• [Exercise aim]
The lines to copy from the listing below are those that contain the string "page".

• [Given records]
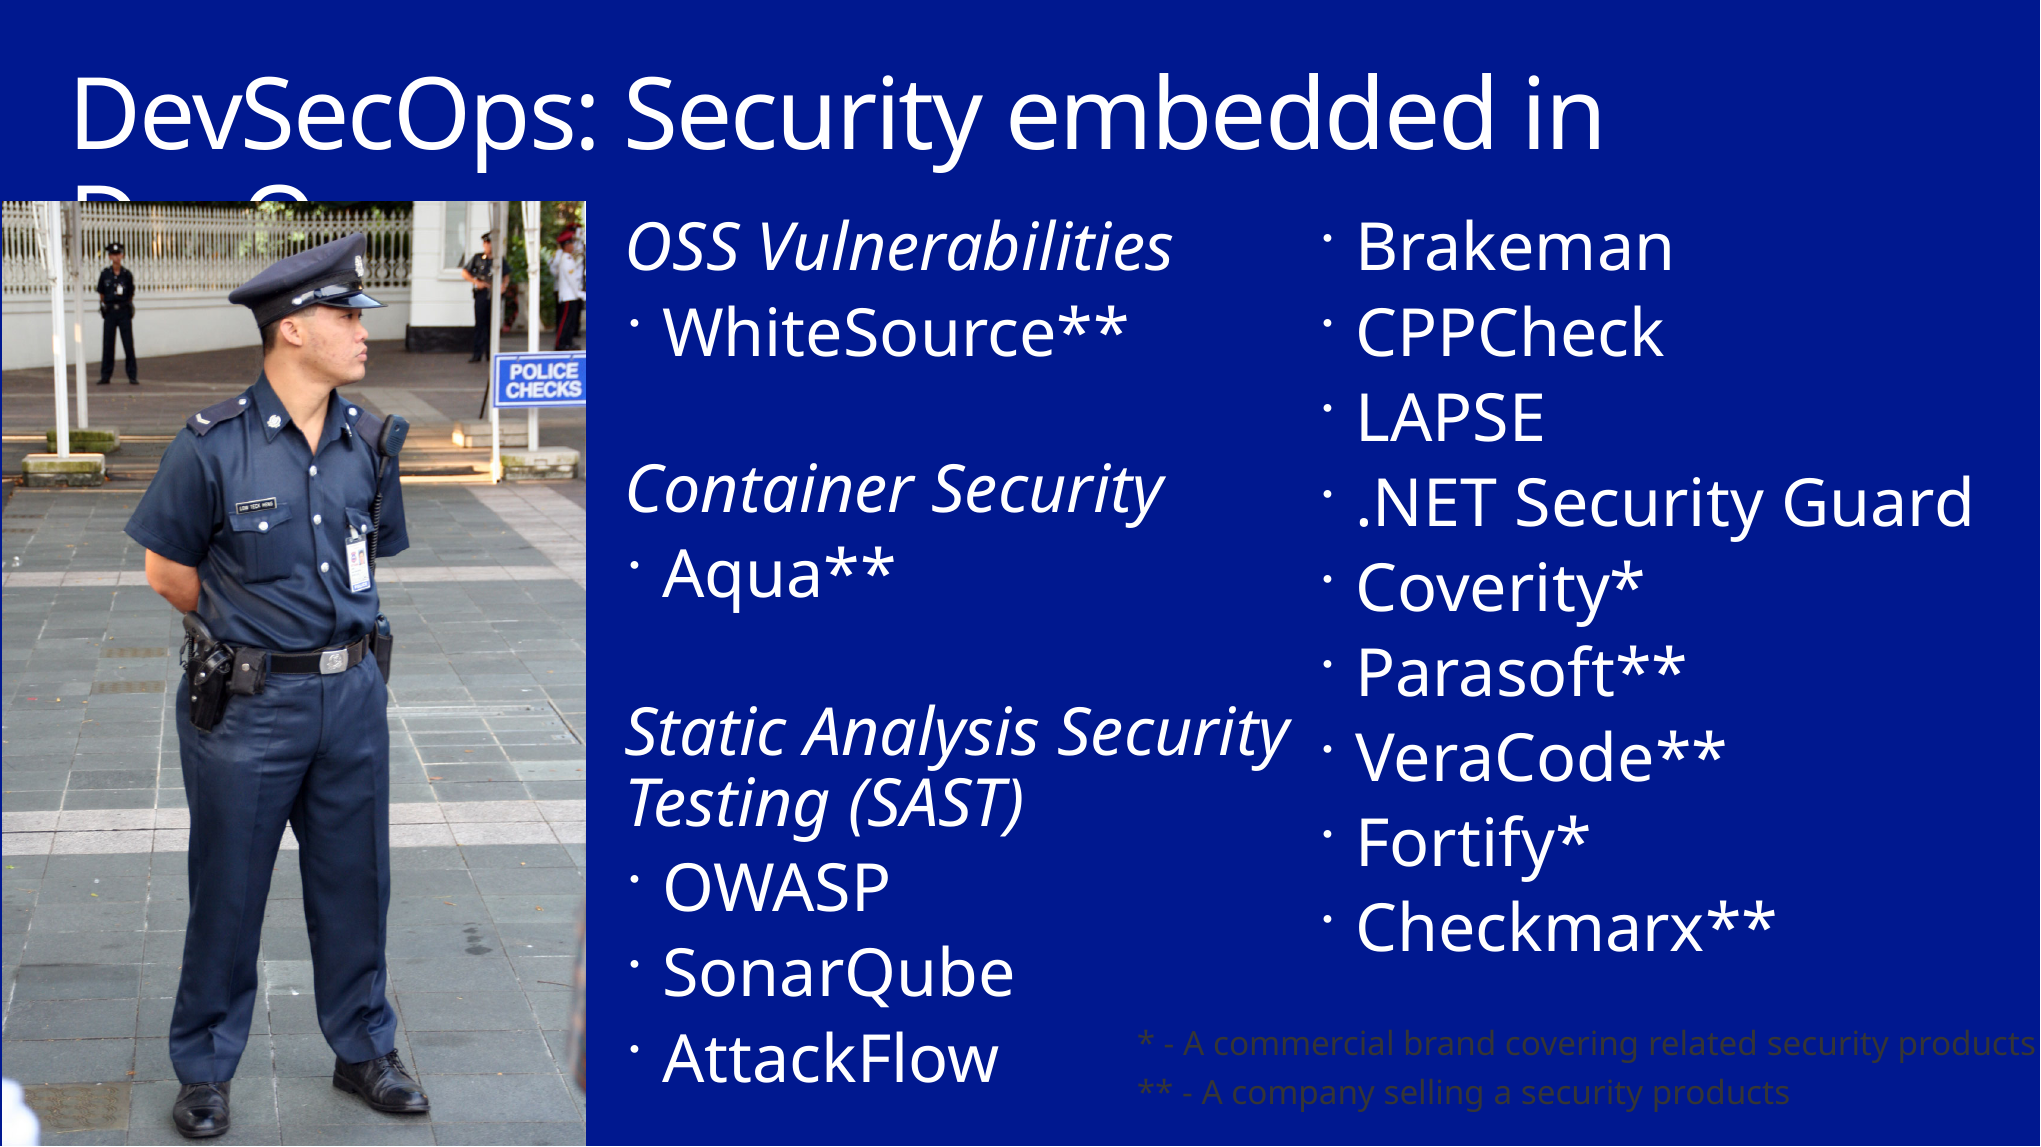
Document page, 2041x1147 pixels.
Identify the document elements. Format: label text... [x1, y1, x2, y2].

picture [2, 200, 586, 1147]
text_box * - A commercial brand covering related security products ** - A company selling a security products [1106, 1003, 2041, 1136]
title DevSecOps: Security embedded in DevOps [45, 48, 1996, 199]
list OSS Vulnerabilities WhiteSource** Container Security Aqua** Static Analysis Security Testing (SAST) OWASP SonarQube AttackFlow Brakeman CPPCheck LAPSE .NET Security Guard Coverity* Parasoft** VeraCode** Fortify* Checkmarx** [600, 198, 2035, 1144]
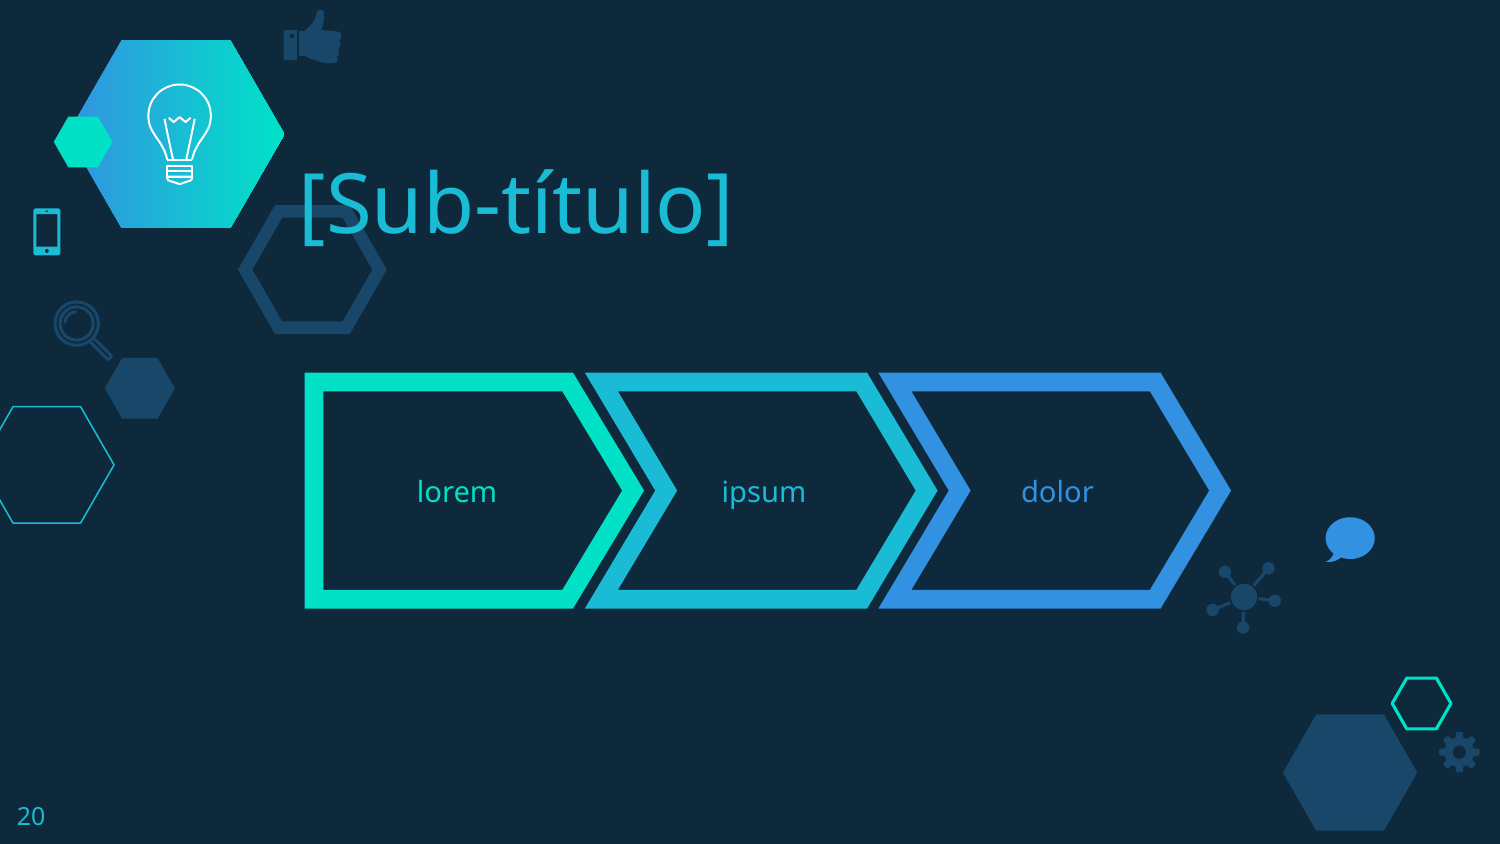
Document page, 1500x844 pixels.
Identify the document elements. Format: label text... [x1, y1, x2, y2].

text_box 20 [2, 784, 93, 844]
text_box dolor [894, 381, 1221, 600]
text_box lorem [313, 381, 634, 600]
text_box ipsum [601, 381, 927, 600]
text_box [Sub-título] [284, 134, 1096, 241]
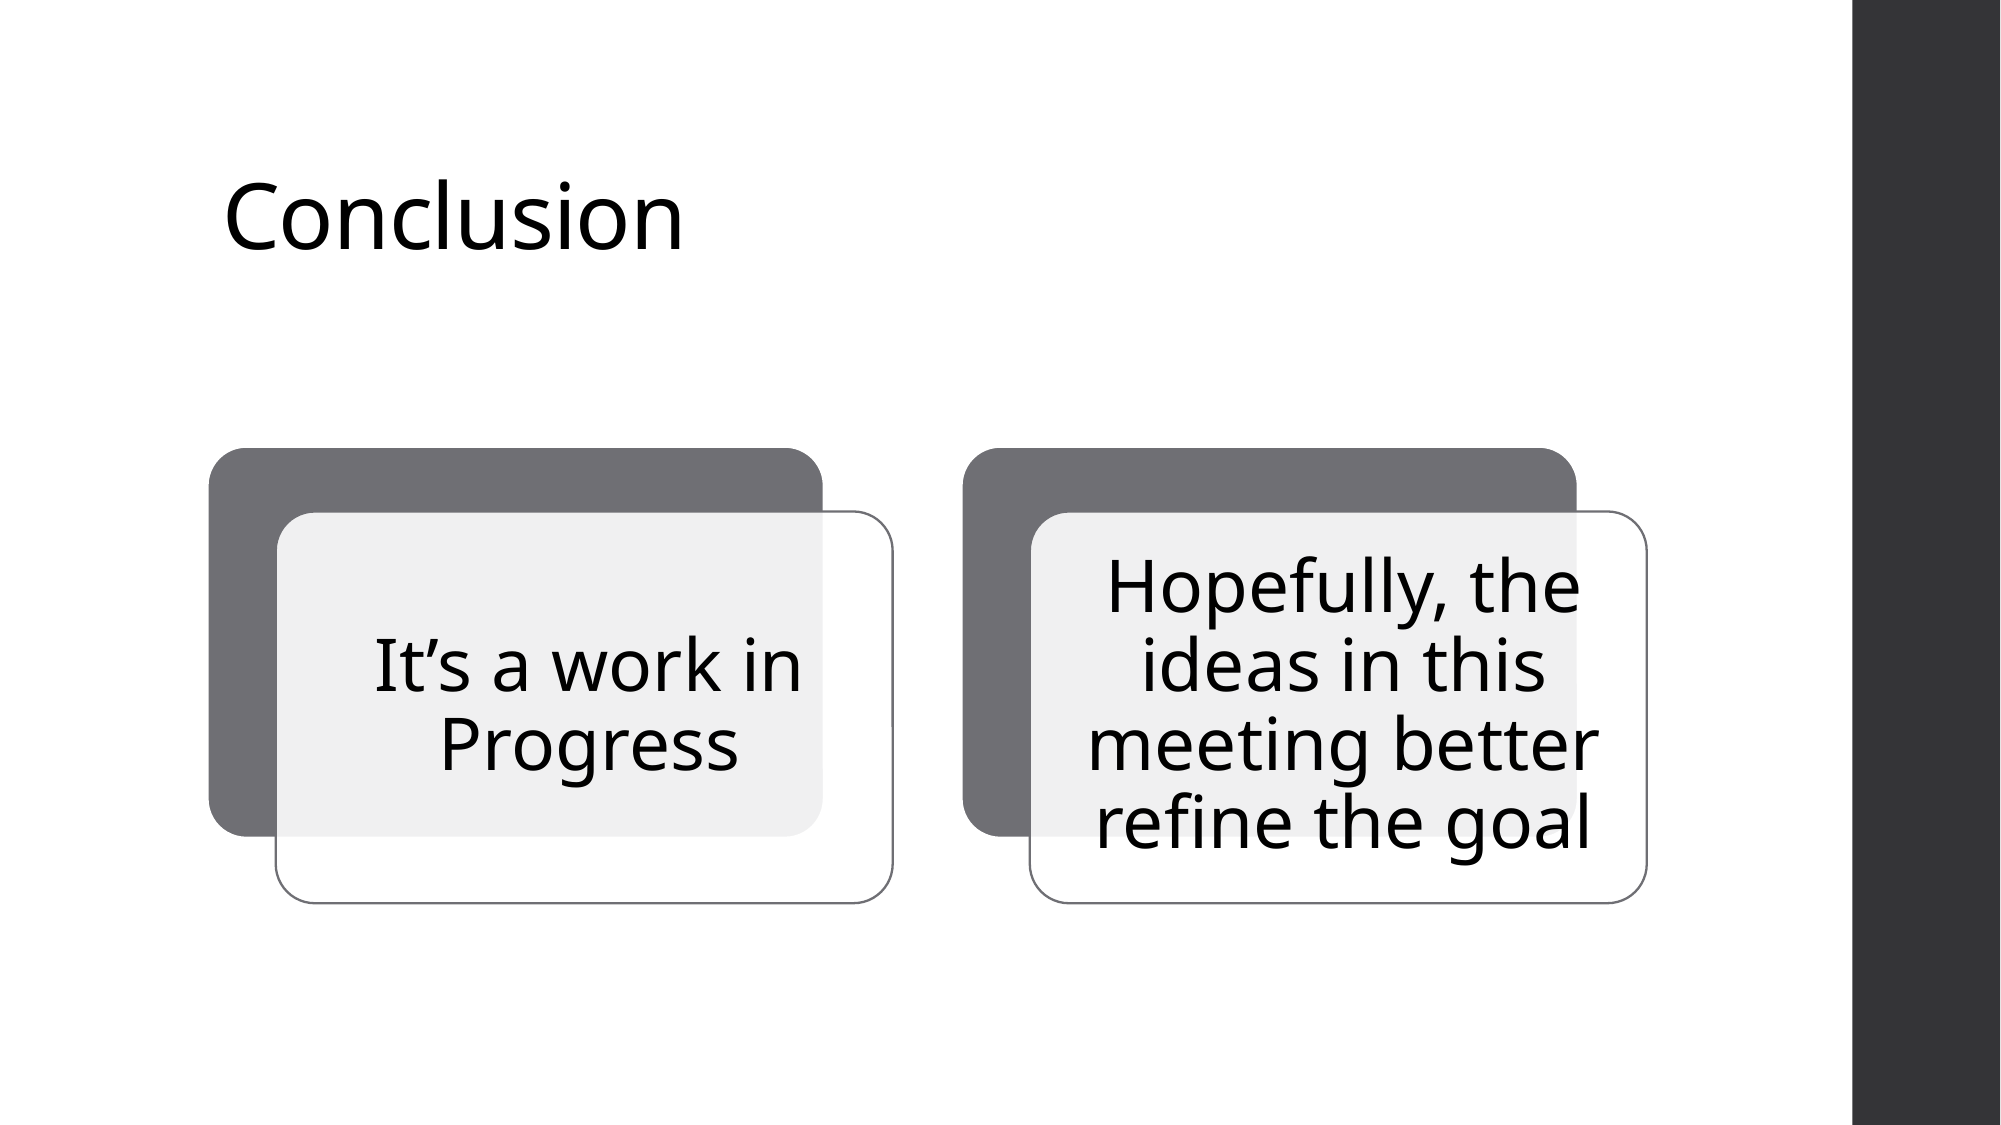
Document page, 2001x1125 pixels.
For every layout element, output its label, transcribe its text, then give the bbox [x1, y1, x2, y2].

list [206, 329, 1648, 1020]
title Conclusion [206, 60, 1797, 278]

• [Result of this exercise]
Document page, 2041x1147 pixels.
Document page, 1500x844 pixels.
Document page, 2001x1125 pixels.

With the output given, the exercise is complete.